The United Nations estimated two months ago about 100 people a day were being killed in Iraq in sectarian bloodshed between the country's majority Shi'ite Muslims and minority Sunni Arabs.
U.S. military commanders have said the increased presence of troops on the streets, sweeping through violent neighborhoods to prepare them for Iraqi police control, had reduced the "murder rate" by more than 40 percent in August.
That figure covered individual shootings but not bigger attacks such as bombings.

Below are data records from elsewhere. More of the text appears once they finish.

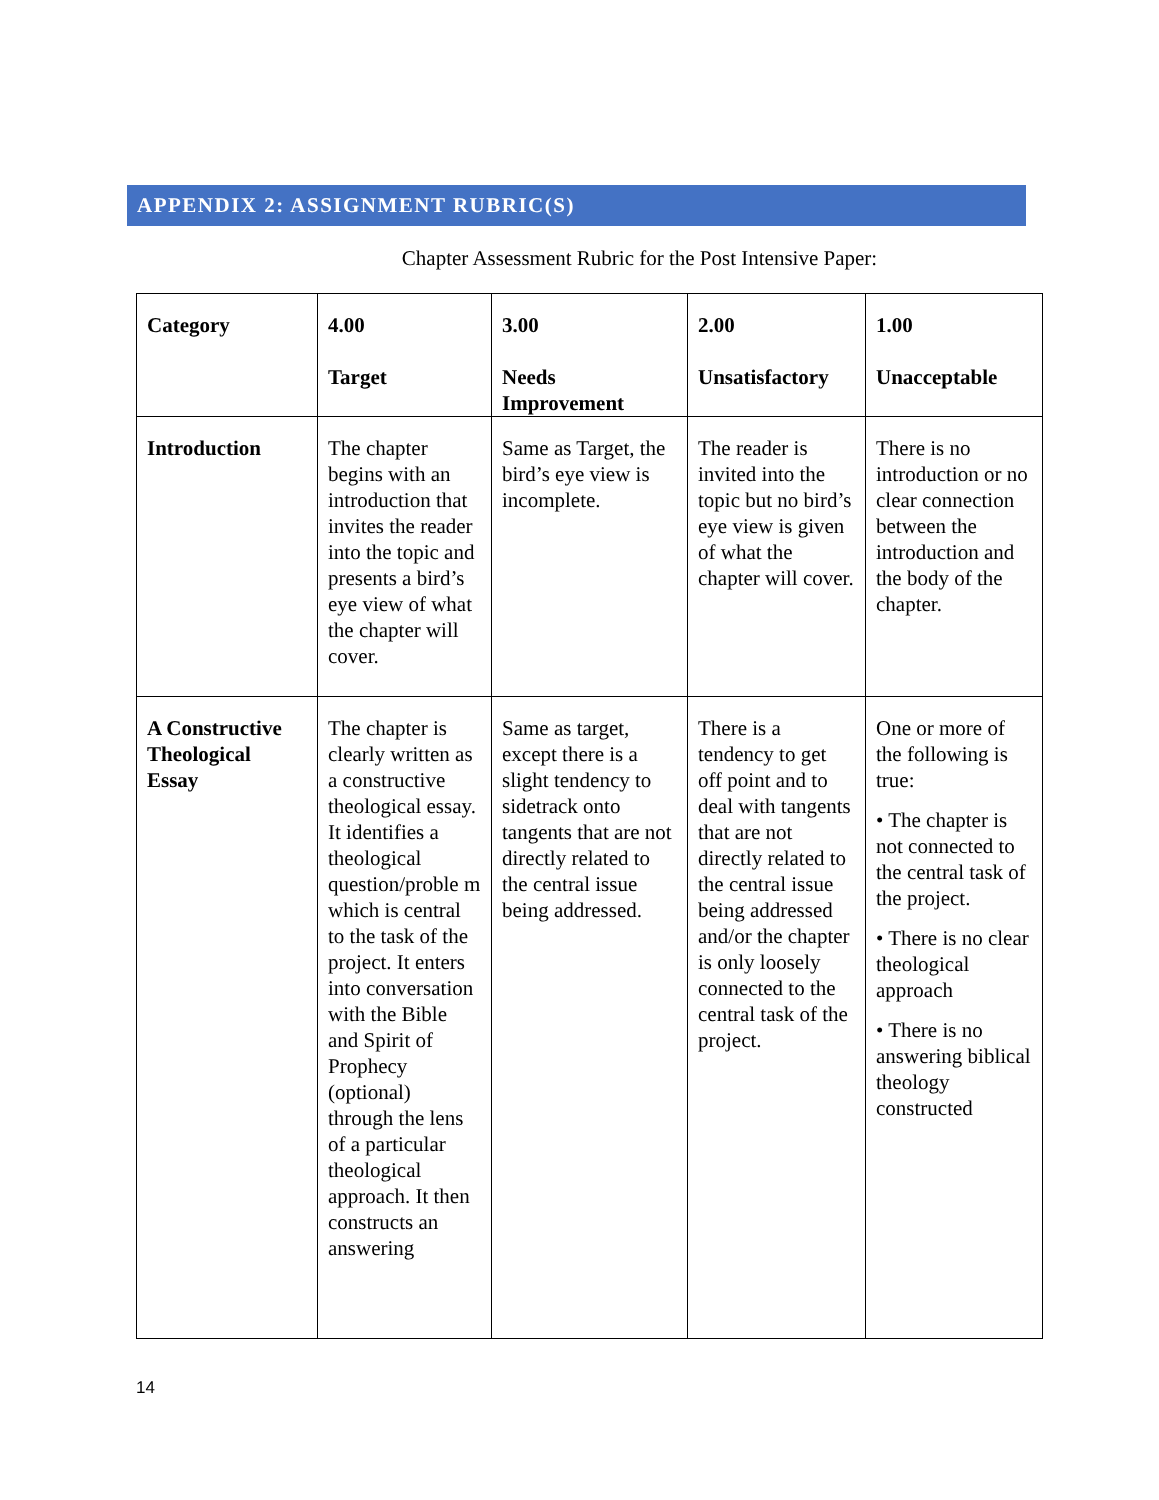APPENDIX 2: ASSIGNMENT RUBRIC(S)
Chapter Assessment Rubric for the Post Intensive Paper:
| Category | 4.00 Target | 3.00 Needs Improvement | 2.00 Unsatisfactory | 1.00 Unacceptable |
| --- | --- | --- | --- | --- |
| Introduction | The chapter begins with an introduction that invites the reader into the topic and presents a bird’s eye view of what the chapter will cover. | Same as Target, the bird’s eye view is incomplete. | The reader is invited into the topic but no bird’s eye view is given of what the chapter will cover. | There is no introduction or no clear connection between the introduction and the body of the chapter. |
| A Constructive Theological Essay | The chapter is clearly written as a constructive theological essay. It identifies a theological question/proble m which is central to the task of the project. It enters into conversation with the Bible and Spirit of Prophecy (optional) through the lens of a particular theological approach. It then constructs an answering | Same as target, except there is a slight tendency to sidetrack onto tangents that are not directly related to the central issue being addressed. | There is a tendency to get off point and to deal with tangents that are not directly related to the central issue being addressed and/or the chapter is only loosely connected to the central task of the project. | One or more of the following is true: • The chapter is not connected to the central task of the project. • There is no clear theological approach • There is no answering biblical theology constructed |
14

Last week, the U.N. office in Baghdad said the number of unidentified bodies taken to the city morgue in August fell by 17 percent to 1,536 from a record figure in July.
Morgue officials, who have stopped giving data to the media, say about 90 percent of the bodies they see are victims of violence.
More than one in four Iraqis live in Baghdad.
Sectarian killings in the capital have created waves of refugees, fleeing homes in neighborhoods where they feel in a minority and hardening a divide along the Tigris river between mainly Sunni west Baghdad and the mainly Shi'ite east.
Iraq's four-month-old coalition government is pursuing a "national reconciliation plan" to try to avert an all-out civil war.